My Sister Ashleigh

My Sister Ashleigh

“Isn’t she the picture of health!” My great grandad says about my sister Ashleigh. That very same day Ashleigh began to develop symptoms of Pneumococcal Meningtis. She was only 6 months of age. Ashleigh was a gorgeous new born whom everyone in her family loved, however this gorgeous girl was also becoming an innocent victim to a deadly disease.

It was Boxing Day 1989 and my family and I were attending our friend’s outdoor party. Ashleigh was the star of the day. She had her first swim in a pool and had successfully achieved everyone’s attention for the entire time. The night was getting late and Ashleigh was getting tired so we went home. The next morning Ashleigh wasn’t acting herself. She was restless, whinging and had a high temperature that wouldn’t decrease. My Mum and Dad, being young parents at the time, took Ashleigh to the doctor where she was diagnosed with having a Viral Infection. The doctor instructed Mum to take Ashleigh home and give her Panadol every 3 hours and that if her temperature hadn’t dropped by the next morning to bring her back. This she did, but things only became worse.

By the next morning Ashleigh’s temperature hadn’t decreased and Mum and Dad were going to take her back to the clinic when they received a telephone call from their doctor asking them to bring Ashleigh back down to the clinic to be reassessed.

When Mum, Ashleigh and I arrived at the clinic we were taken straight through where Ashleigh was reassessed. The Doctor told Mum that he thought that her youngest daughter had Meningitis and that Mum should take her straight to Princess Margaret hospital without dropping me off anywhere. He said he would contact the hospital and Dad to tell them what was happening.

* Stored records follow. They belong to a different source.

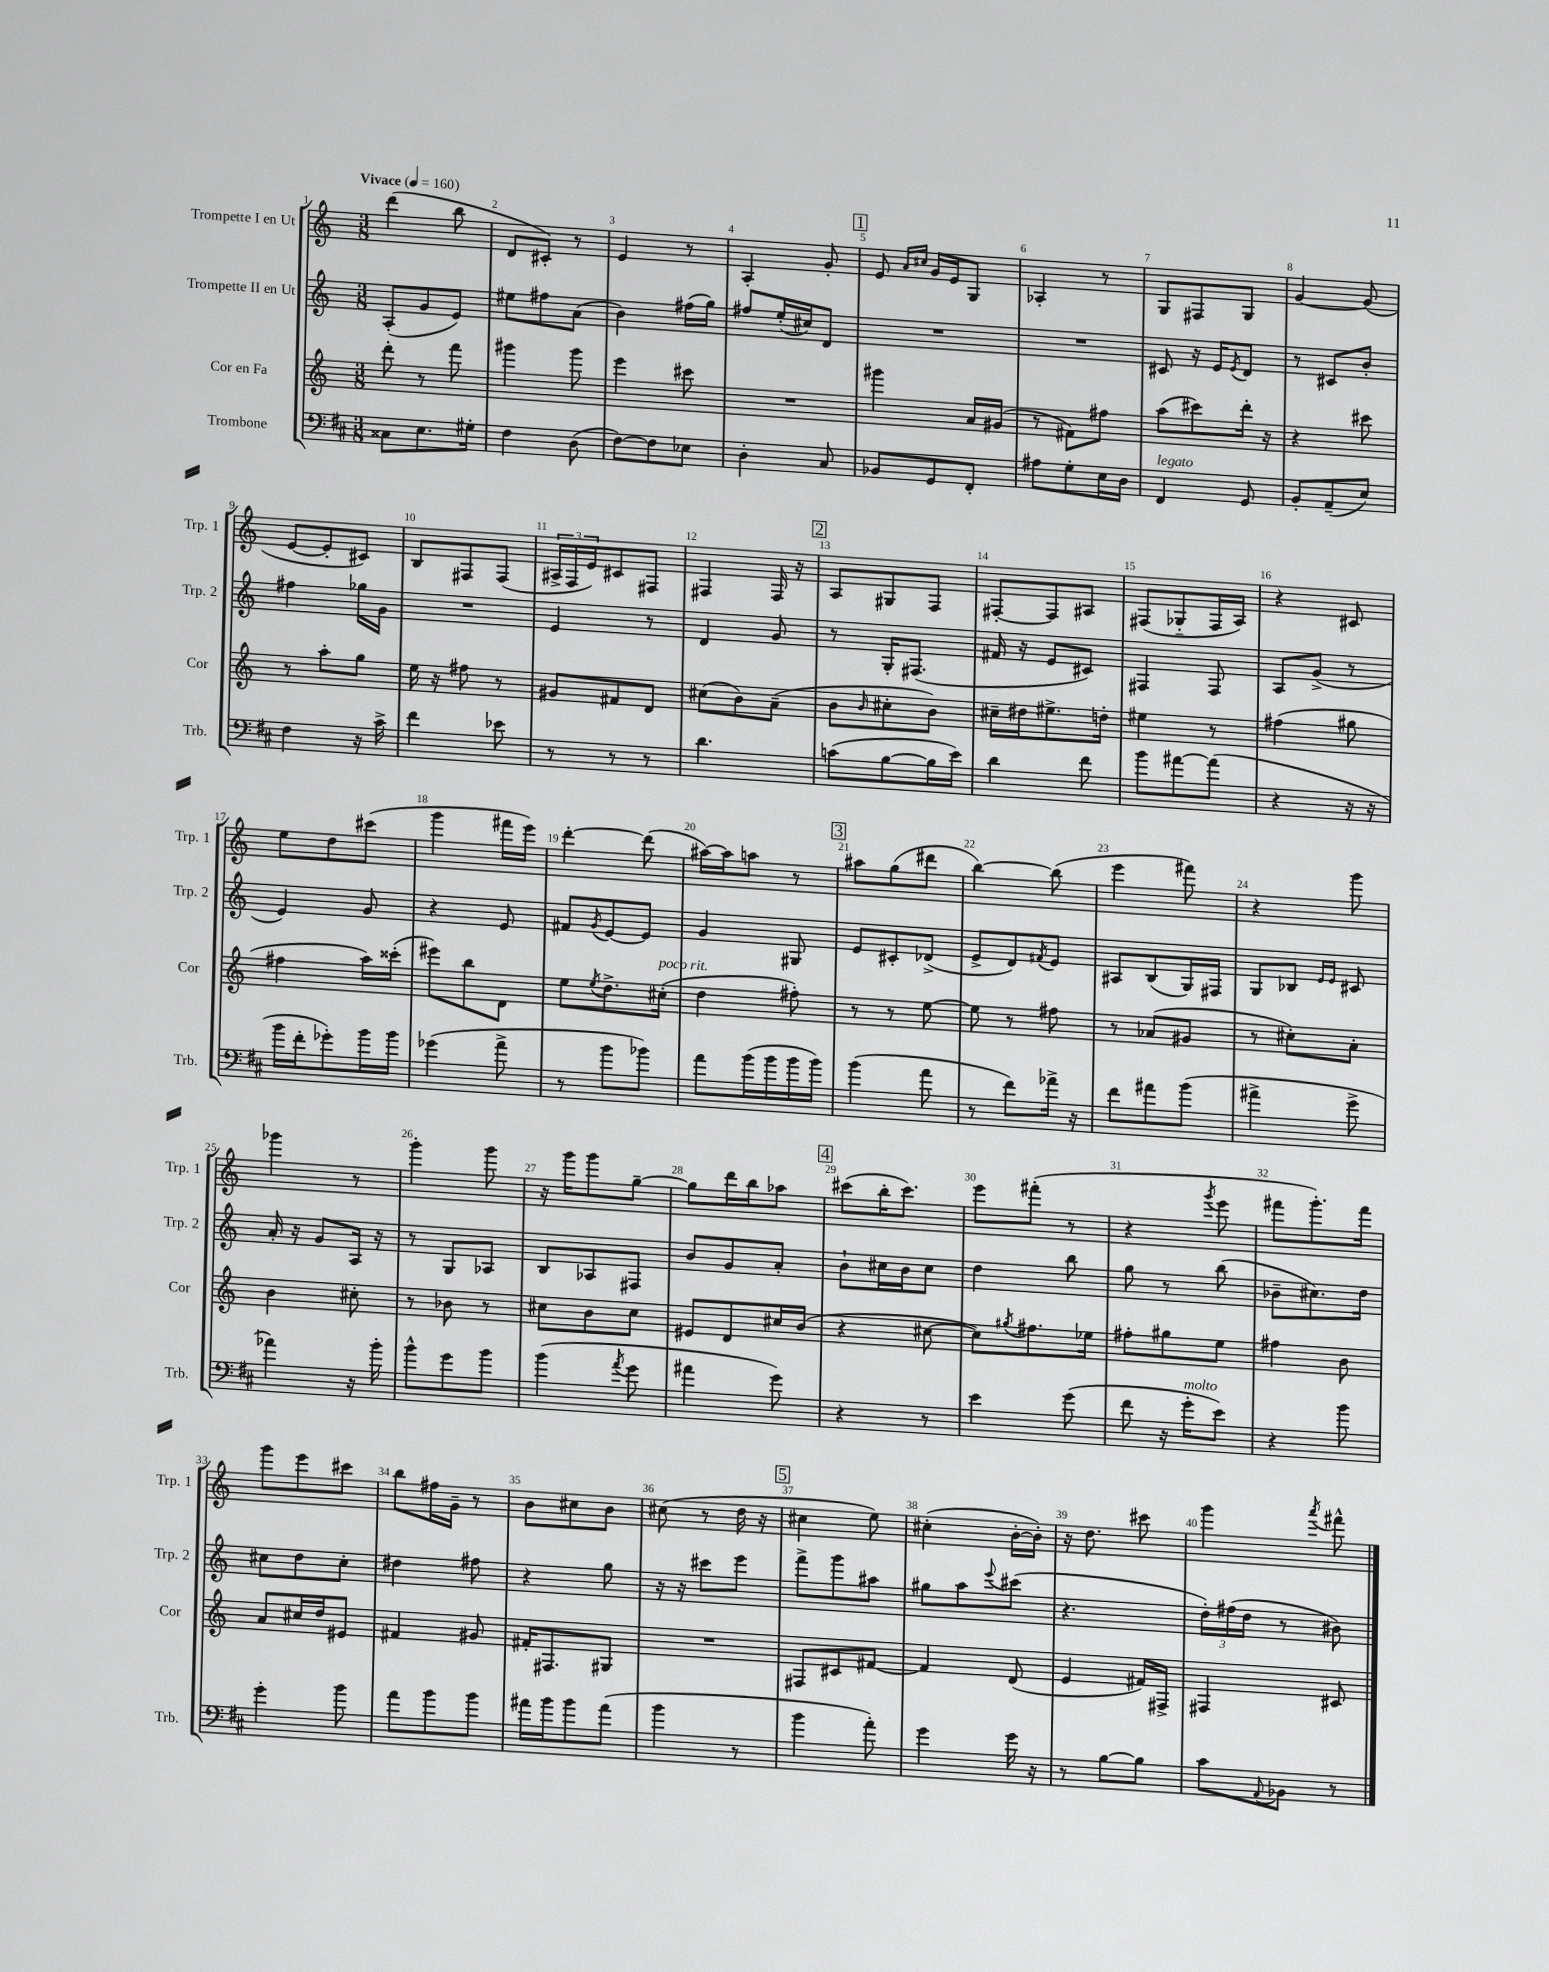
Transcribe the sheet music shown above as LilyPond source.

<<
\new StaffGroup <<
\new Staff = "s0" \with { instrumentName = "Trompette I en Ut" shortInstrumentName = "Trp. 1" } {
    \clef treble \key c \major \numericTimeSignature \time 3/8 \tempo "Vivace" 4 = 160
    d'''4( b''8 |
    d'8 cis'8-.) r8 |
    e'4 r8 |
    a4-. g'8-. |
    \mark \markup { \box "1" } e'8 \grace { a'16 cis''16 } g'16 e'16 g8 |
    aes4-. r8 |
    g8 fis8 g8 |
    g'4~ g'8( |
    e'8~ e'8-. cis'8) |
    b8 fis8 fis8( |
    \tuplet 3/2 { ais16-> f16 e'16) } cis'8 fis8 |
    fis4 fis16 r16 |
    \mark \markup { \box "2" } a8 gis8 f8 |
    fis8~-. fis8 ais8 |
    fis8( ges8-_ fis16 a16) |
    r4 cis'8 |
    e''8 d''8 cis'''8( |
    g'''4 fis'''16 e'''16) |
    d'''4~-. d'''8( |
    ais''16~) ais''16 a''8 r8 |
    \mark \markup { \box "3" } ais''8 g''8( dis'''8 |
    b''4~) b''8( |
    e'''4 fis'''8) |
    r4 g'''8 |
    ges'''4 r8 |
    g'''4-. g'''8 |
    r16 g'''16 g'''8 g''8~-- |
    g''8 d'''16 b''16 aes''8 |
    \mark \markup { \box "4" } cis'''8( b''16-. cis'''8.) |
    e'''8 fis'''8-.( r8 |
    r4 \acciaccatura { g'''8 } e'''8 |
    fis'''8 g'''8.-.) fis'''16 |
    g'''8 e'''8 cis'''8 |
    b''8 fis''16 g'16-- r8 |
    b'8 cis''8 b'8 |
    cis''8( r8 d''16 r16 |
    \mark \markup { \box "5" } cis''4 e''8) |
    cis''4-.( b'16~-. b'16-.) |
    r16 d''8. cis'''8 |
    g'''4 \acciaccatura { a'''8 } fis'''8-^ \bar "|." |
}
\new Staff = "s1" \with { instrumentName = "Trompette II en Ut" shortInstrumentName = "Trp. 2" } {
    \clef treble \key c \major \numericTimeSignature \time 3/8
    a8-.( g'8 e'8) |
    eis''8 fis''8 a'8( |
    b'4) fis''16( g''16) |
    fis''8 e''16-.( cis''16) d'8 |
    \mark \markup { \box "1" } R4. |
    R4. |
    cis'8 r16 e'16 \acciaccatura { e'8 } d'8 |
    r8 cis'8 b'8-. |
    fis''4 ges''16 g'16 |
    R4. |
    e'4 r8 |
    d'4 g'8 |
    \mark \markup { \box "2" } r8 g16-. fis8.( |
    fis'16 r16 e'8 cis'8) |
    fis4 fis8 |
    a8 g'8->( r8 |
    e'4) g'8 |
    r4 e'8 |
    fis'8 \acciaccatura { g'8 } e'8~ e'8 |
    g'4 gis8 |
    \mark \markup { \box "3" } e'8 cis'8-. des'8->( |
    e'8-> d'8) \acciaccatura { fis'8 } e'8 |
    ais8 b8( g16) fis16 |
    g8 bes8 \grace { e'16 e'16 } cis'8 |
    a'16-. r16 g'8 a16 r16 |
    r8 g8 aes8 |
    b8 aes8 fis8 |
    b'8 g'8 a'8-. |
    \mark \markup { \box "4" } b'8-! cis''16 b'16 cis''8 |
    d''4 b''8 |
    g''8 r8 b''8( |
    bes'8-- cis''8.) d''16 |
    cis''8 d''8 cis''8-. |
    dis''4 fis''8 |
    r4 g''8 |
    r16 r16 cis'''8 e'''8 |
    \mark \markup { \box "5" } f'''8-> g'''8 ais''8 |
    gis''8 a''8 \appoggiatura { e'''8 } cis'''8( |
    r4. |
    \tuplet 3/2 { d''16-.) fis''16( d''16 } r8 bis'8) \bar "|." |
}
\new Staff = "s2" \with { instrumentName = "Cor en Fa" shortInstrumentName = "Cor" } {
    \clef treble \key c \major \numericTimeSignature \time 3/8
    d'''8-. r8 f'''8 |
    gis'''4 gis'''8 |
    e'''4 cis'''8 |
    R4. |
    \mark \markup { \box "1" } gis'''4 a'16 gis'16( |
    r8 fis'8) fis''8 |
    a''8( cis'''8) d'''16-. r16 |
    r4 cis'''8 |
    r8 a''8-. g''8 |
    e''16 r16 fis''8 r8 |
    gis'8 fis'8 d'8 |
    cis''8( b'8) a'8--( |
    \mark \markup { \box "2" } b'8 \grace { b'16 } cis''8-. b'8) |
    cis''16-- dis''16 eis''8.-> d''16-. |
    eis''4 r8 |
    fis''4( gis''8 |
    fis''4 a''16) cisis'''16-.( |
    eis'''8) b''8 d'8 |
    e''8 \acciaccatura { e''8 } d''8.-> cis''16-.^\markup { \italic "poco rit." }( |
    d''4 fis''8-.) |
    \mark \markup { \box "3" } r8 r8 e''8~ |
    e''8 r8 fis''8 |
    r8 aes'8( gis'8 |
    r8 cis''8-.) a'8-. |
    b'4 cis''8-. |
    r8 bes'8 r8 |
    cis''8 b'8 cis''8 |
    eis'8 d'8 cis''16 b'16( |
    \mark \markup { \box "4" } r4 cis''8~ |
    cis''8) \acciaccatura { gis''8 } fis''8. ees''16 |
    fis''8-. gis''8 e''8 |
    fis''4 b'8 |
    a'8 cis''16 d''16 eis'8 |
    fis'4 gis'8 |
    fis'16-. fis8. gis8 |
    R4. |
    \mark \markup { \box "5" } fis8 cis'8 fis'8~ |
    fis'4 d'8( |
    e'4 fis'16) fis16-> |
    fis4 cis'8 \bar "|." |
}
\new Staff = "s3" \with { instrumentName = "Trombone" shortInstrumentName = "Trb." } {
    \clef bass \key d \major \numericTimeSignature \time 3/8
    cisis8 e8. gis16-. |
    fis4 d8( |
    fis8~) fis8 ees8 |
    d4-. cis8 |
    \mark \markup { \box "1" } bes,8 g,8 fis,8-. |
    ais8 g8-. e16 d16 |
    fis,4^\markup { \italic "legato" } g,8 |
    b,8-. a,8--( e8) |
    fis4 r16 cis'16-> |
    fis'4 ees'8 |
    r8 r8 r8 |
    d'4. |
    \mark \markup { \box "2" } c'8( b8~ b16 e'16) |
    d'4 fis'8 |
    b'8 ais'8~ ais'8( |
    r4 r16 r16 |
    b'16 fis'16-. ges'8-.) b'16 b'16 |
    ges'4( a'8-> |
    r8 b'8 bes'8) |
    a'8 b'16( b'16 b'16 b'16) |
    \mark \markup { \box "3" } b'4( a'8 |
    r8 fis'8) aes'16-> r16 |
    fis'8 ais'8 b'8( |
    ais'4-> g'8-> |
    aes'4) r16 b'16-. |
    b'8-^ g'8 b'8 |
    b'4( \acciaccatura { a'8 } g'8 |
    ais'4 g'8) |
    \mark \markup { \box "4" } r4 r8 |
    e'4 g'8( |
    fis'8 r16 g'16-.^\markup { \italic "molto" } e'8) |
    r4 b'8 |
    g'4-. b'8 |
    a'8 b'8 b'8 |
    ais'16 b'16 b'8 ais'8( |
    b'4 r8 |
    \mark \markup { \box "5" } b'4 a'8-.) |
    g'4 g'16 r16 |
    r8 b8~ b8 |
    cis'8 \appoggiatura { a,8 } bes,8 r8 \bar "|." |
}
>>
>>
\layout { \context { \Score \override BarNumber.break-visibility = ##(#f #t #t) barNumberVisibility = #all-bar-numbers-visible } }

Mum had never had to go to PMH before and was very scared for her child’s wellbeing. She was driving at 120km/h along the highway just hoping to be picked up by the police so that she could ask for directions. Fortunately, she took a lucky turn that took her directly to the Hospital’s Emergency Area. Waiting for her at the entrance were doctors ready to do many tests on Ashleigh to confirm the diagnosed illness.

Dad arrived at the Hospital shortly after we arrived. The first thing that he heard when he walked into the Hospital was a chilling cry from a young child. Little did he know that he was about to burst into tears when he heard that that child was his.

Ashleigh had been taken for a Cat Scan and a Lumbar Puncture which confirmed the fact that Ashleigh had Pneumococcal Meningitis. The next two weeks Ashleigh was in the Intensive Care Unit at Princess Margaret Hospital. Everyone in my family and the doctors were unsure whether or not Ashleigh was going to survive.

The first few days in Hospital were the worst days and Ashleigh’s condition was very serious. She was linked up to a ventilator and an IV drip. She was having fits, flexing to pain and her fontanelle was full and pounding. Her pupils were not equal. Her right eye wasn’t reacting to light and her left eye was sluggish, both twitching. To add another complication her heartbeat was 210 beats per minute at the highest. After her first 4 days in the hospital these symptoms slowly progressed back to being normal.

Once the symptoms of Pneumococcal Meningitis had faded away the life long after effects became noticeable.

Doctors quote giving my parents hope and strength

Ashleigh is about to enter her teenage years, which won’t be the same as thousands of other children who will be doing the same. When she left hospital she was blind, which after 18 months she was fortunate to get back. As a result to her contracting Pneumococcal Meningitis Ashleigh developed Cerebal Palsy, Epilepsy that has to be controlled by 2 different types of medicines. She also needs a back brace to help with her currently 98 degree Scoliosis, Splints to help her walk on her feet properly, a wheelchair that helps to transport her and on top of all of this Ashleigh’s profoundly deaf and hasn’t spoken a word in her life. Even with all these disabilities, she is today, a happy healthy young lady.

I have grown up with Ashleigh being my little sister whom I loved and cared for with all my heart. Even though at the time I may have been only 3 and not really understood what was happening to my sister, I have learnt many things that others my age haven’t learnt yet. Out of something negative, that in our case changed my family’s life drastically, you must always look for a positive. You must never ever lose faith and never give up. If you give up you’re the one that loses, if you keep fighting for the best you will win. Ashleigh has never given up.